At this writing, shares were off 8 percent to $58. At least five investment firms, CNBC said, published reports that downgraded the stock and lowered price targets.
As reported on Friday, the Federal Reserve said it will not allow the bank to grow in size or scope beyond the slightly less than $2 trillion on the books — in effect curbing asset growth beyond 2017 — a limit that will remain in place until “sufficient improvements” are made that address “widespread consumer abuses.” As has been widely reported, the company has been under fire for opening accounts without customer permission and had also signed consumers up for auto insurance they neither asked for nor needed.
The move is unprecedented, as the Fed has never before placed limits on how large a company can get.

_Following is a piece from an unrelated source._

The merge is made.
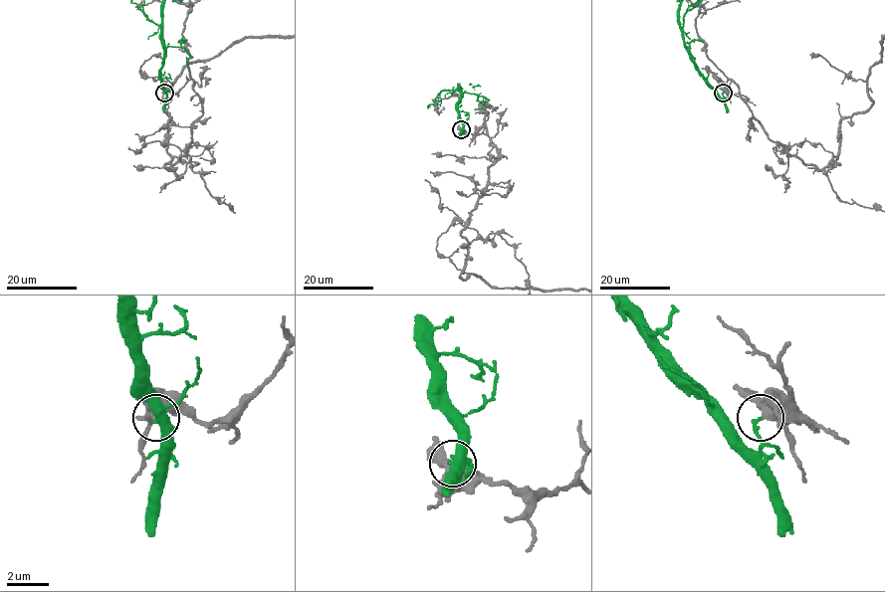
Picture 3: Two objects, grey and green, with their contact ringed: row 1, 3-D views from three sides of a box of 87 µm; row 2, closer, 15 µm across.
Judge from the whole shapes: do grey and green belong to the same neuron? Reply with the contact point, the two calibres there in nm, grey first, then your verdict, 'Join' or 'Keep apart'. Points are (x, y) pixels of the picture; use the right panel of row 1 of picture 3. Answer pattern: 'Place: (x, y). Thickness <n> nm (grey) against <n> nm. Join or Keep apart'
Place: (723, 93). Thickness 360 nm (grey) against 150 nm. Keep apart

Wells can still lend and take deposits.
In reference to corporate governance, Wells has two months to boost board oversight and compliance efforts. Three board members are on track to be replaced by April and a fourth by the end of 2018.
The analysts, several as of Monday, are bullish no more. The Fed’s moves will affect both Wells Fargo’s reputation and its financial results going forward.

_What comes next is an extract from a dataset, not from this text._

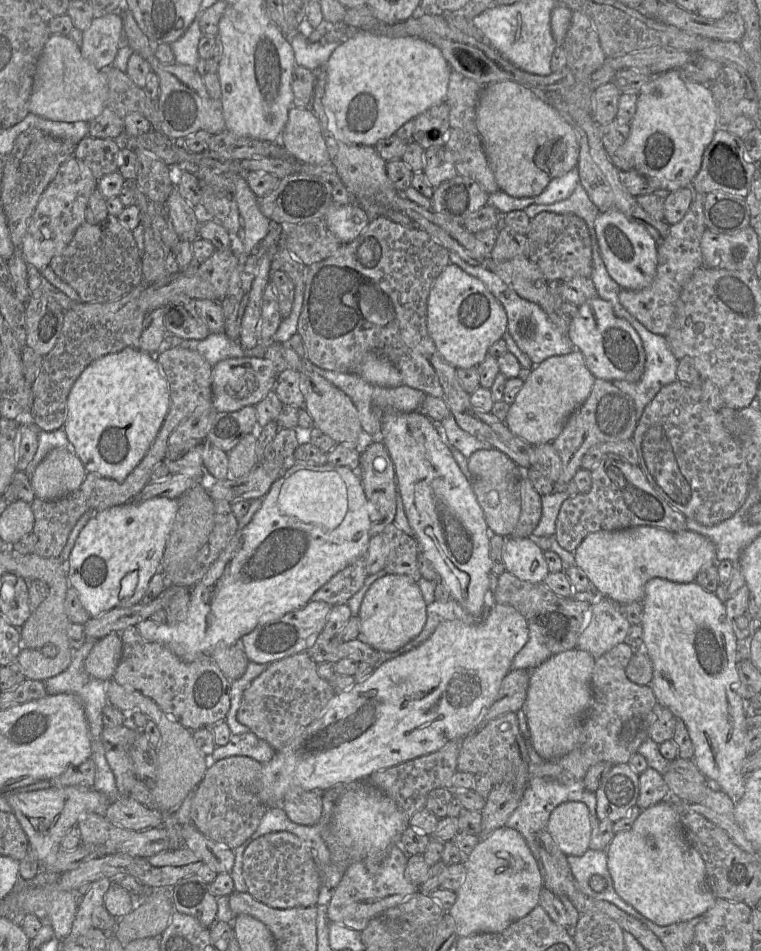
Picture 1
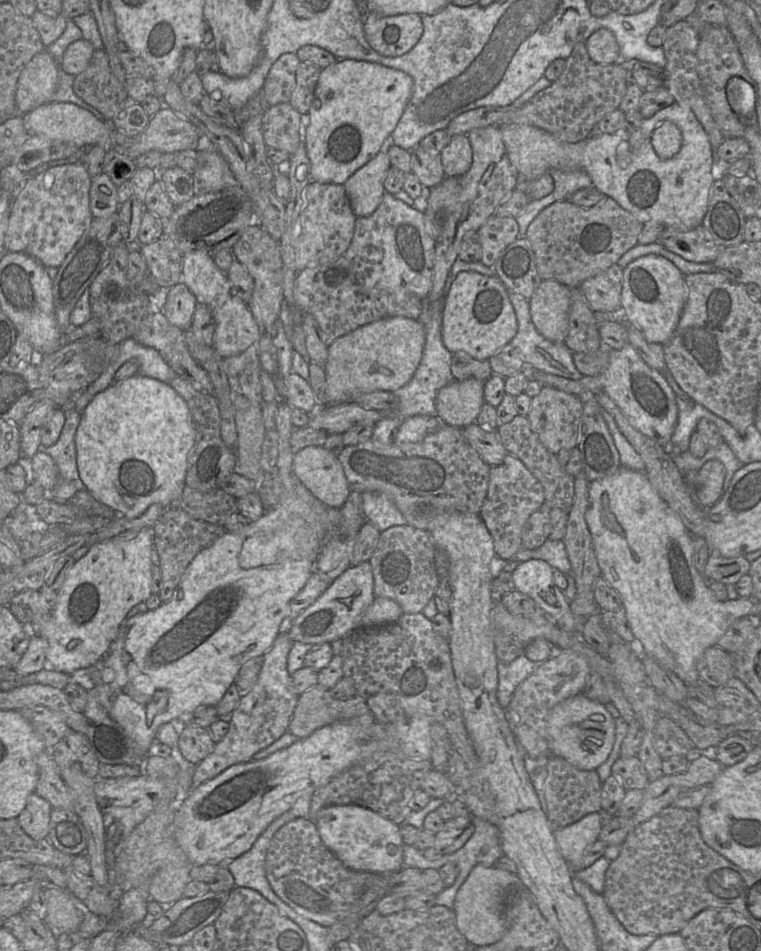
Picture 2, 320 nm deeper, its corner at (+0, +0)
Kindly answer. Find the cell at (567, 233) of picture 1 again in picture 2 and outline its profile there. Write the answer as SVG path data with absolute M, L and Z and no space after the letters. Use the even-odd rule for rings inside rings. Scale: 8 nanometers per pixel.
M605 196L596 205L584 208L570 200L552 203L529 224L525 239L532 247L542 280L555 280L579 288L586 279L602 273L638 243L640 223L613 198Z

In one note, RBC Capital Markets Analyst Gerard Cassidy took down the rating to “underperform” from “outperform.”
“We were surprised by the C&D [cease and desist] considering the amount of money, time and effort the company has already put into remedying the sales practice issues that were disclosed in late 2016,” Cassidy wrote on Monday. “Investors will have difficulty determining when the C&D will be lifted, resulting in an ongoing ‘cloud’ over the stock price and earnings.” The price target came down to $60 from $65.
In one note that CNBC said delved into the financial implications of the Federal Reserve’s action, Keefe Bruyette & Woods also cut its rating on the stock, this time to “market perform” from “outperform” — with an eye on earnings.
JPMorgan took its rating to “underweight” from “neutral,” and Morgan Stanley downgraded the name to an “underweight” from “overweight.”
In a note published Sunday, Analyst Brian Kleinhanzl wrote that “we believe WFC will have to be defensive until the C&D is lifted, and that is negative relative to our previous earnings forecast, which reflected the company being offensive. We would look to get more constructive when earnings visibility improves, but we expect that to be a year away at the earliest.” His price target went from $70 to $63.